HOW TO COMPLETE THIS TASK
Your response should consist of the data that follows, repeated in full without alteration.

MATERIAL FOR THIS TASK
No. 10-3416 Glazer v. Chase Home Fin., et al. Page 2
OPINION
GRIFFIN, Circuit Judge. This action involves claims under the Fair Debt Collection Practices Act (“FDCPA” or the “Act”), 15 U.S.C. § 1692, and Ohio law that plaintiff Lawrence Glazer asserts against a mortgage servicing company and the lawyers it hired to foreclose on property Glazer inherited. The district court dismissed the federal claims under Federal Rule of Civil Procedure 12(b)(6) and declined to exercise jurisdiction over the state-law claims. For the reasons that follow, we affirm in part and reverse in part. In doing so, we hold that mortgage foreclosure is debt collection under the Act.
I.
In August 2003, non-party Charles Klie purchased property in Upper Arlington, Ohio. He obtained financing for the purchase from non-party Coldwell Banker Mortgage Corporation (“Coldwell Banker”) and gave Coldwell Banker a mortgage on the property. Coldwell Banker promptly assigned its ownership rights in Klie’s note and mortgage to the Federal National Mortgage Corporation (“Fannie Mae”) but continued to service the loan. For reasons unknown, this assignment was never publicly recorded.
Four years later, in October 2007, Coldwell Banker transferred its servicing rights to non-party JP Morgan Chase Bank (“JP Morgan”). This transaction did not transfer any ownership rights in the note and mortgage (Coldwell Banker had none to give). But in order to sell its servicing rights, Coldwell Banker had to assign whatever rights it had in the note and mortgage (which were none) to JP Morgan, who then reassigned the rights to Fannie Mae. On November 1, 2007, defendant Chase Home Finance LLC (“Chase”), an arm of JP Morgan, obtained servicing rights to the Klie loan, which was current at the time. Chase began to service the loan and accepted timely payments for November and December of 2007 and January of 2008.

WRITTEN SOLUTION
No. 10-3416 Glazer v. Chase Home Fin., et al. Page 2
OPINION
GRIFFIN, Circuit Judge. This action involves claims under the Fair Debt Collection Practices Act (“FDCPA” or the “Act”), 15 U.S.C. § 1692, and Ohio law that plaintiff Lawrence Glazer asserts against a mortgage servicing company and the lawyers it hired to foreclose on property Glazer inherited. The district court dismissed the federal claims under Federal Rule of Civil Procedure 12(b)(6) and declined to exercise jurisdiction over the state-law claims. For the reasons that follow, we affirm in part and reverse in part. In doing so, we hold that mortgage foreclosure is debt collection under the Act.
I.
In August 2003, non-party Charles Klie purchased property in Upper Arlington, Ohio. He obtained financing for the purchase from non-party Coldwell Banker Mortgage Corporation (“Coldwell Banker”) and gave Coldwell Banker a mortgage on the property. Coldwell Banker promptly assigned its ownership rights in Klie’s note and mortgage to the Federal National Mortgage Corporation (“Fannie Mae”) but continued to service the loan. For reasons unknown, this assignment was never publicly recorded.
Four years later, in October 2007, Coldwell Banker transferred its servicing rights to non-party JP Morgan Chase Bank (“JP Morgan”). This transaction did not transfer any ownership rights in the note and mortgage (Coldwell Banker had none to give). But in order to sell its servicing rights, Coldwell Banker had to assign whatever rights it had in the note and mortgage (which were none) to JP Morgan, who then reassigned the rights to Fannie Mae. On November 1, 2007, defendant Chase Home Finance LLC (“Chase”), an arm of JP Morgan, obtained servicing rights to the Klie loan, which was current at the time. Chase began to service the loan and accepted timely payments for November and December of 2007 and January of 2008.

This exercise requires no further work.